* **ACTION ITEM**
Find the line containing "机设系: 2 -> 4" in the listing below. Repeat it exactly, along with each following line up to and including the one containing "d33cfefa: 34 -> 38".

* **GIVEN DATA**
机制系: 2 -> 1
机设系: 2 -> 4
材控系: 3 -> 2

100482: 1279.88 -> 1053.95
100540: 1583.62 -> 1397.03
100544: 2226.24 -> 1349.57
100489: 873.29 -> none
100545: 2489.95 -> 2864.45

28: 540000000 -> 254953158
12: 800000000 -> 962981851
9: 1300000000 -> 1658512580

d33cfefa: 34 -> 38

---

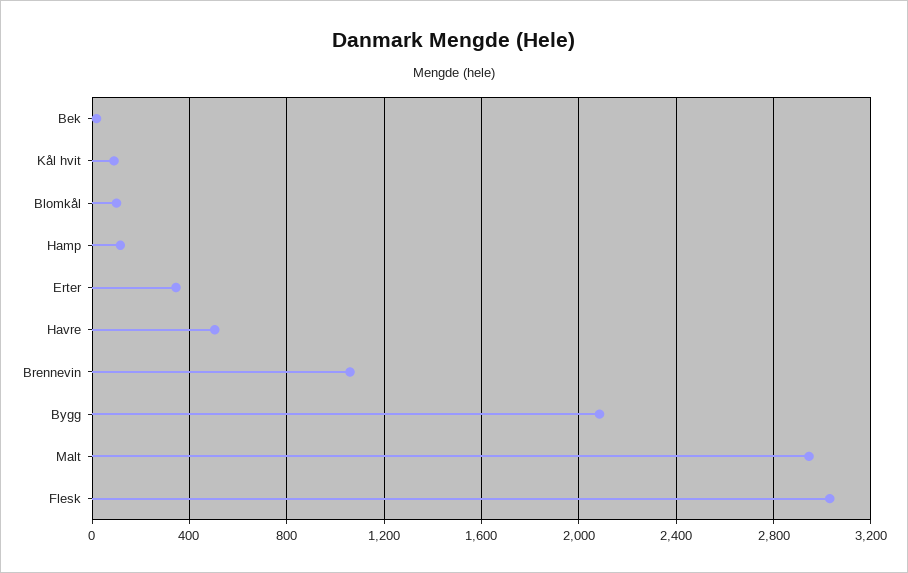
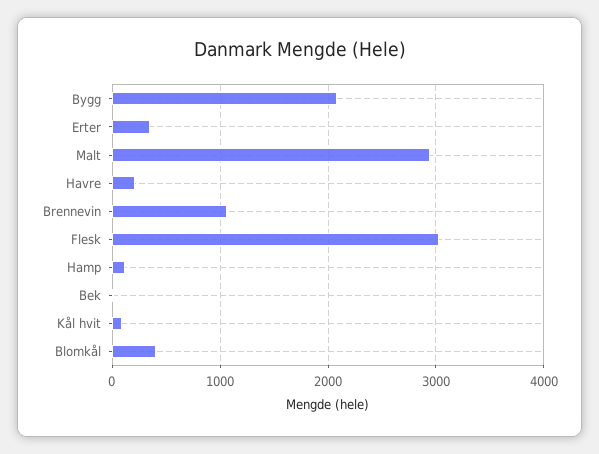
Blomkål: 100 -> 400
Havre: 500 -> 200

* **EXERCISE ANSWER**
机设系: 2 -> 4
材控系: 3 -> 2

100482: 1279.88 -> 1053.95
100540: 1583.62 -> 1397.03
100544: 2226.24 -> 1349.57
100489: 873.29 -> none
100545: 2489.95 -> 2864.45

28: 540000000 -> 254953158
12: 800000000 -> 962981851
9: 1300000000 -> 1658512580

d33cfefa: 34 -> 38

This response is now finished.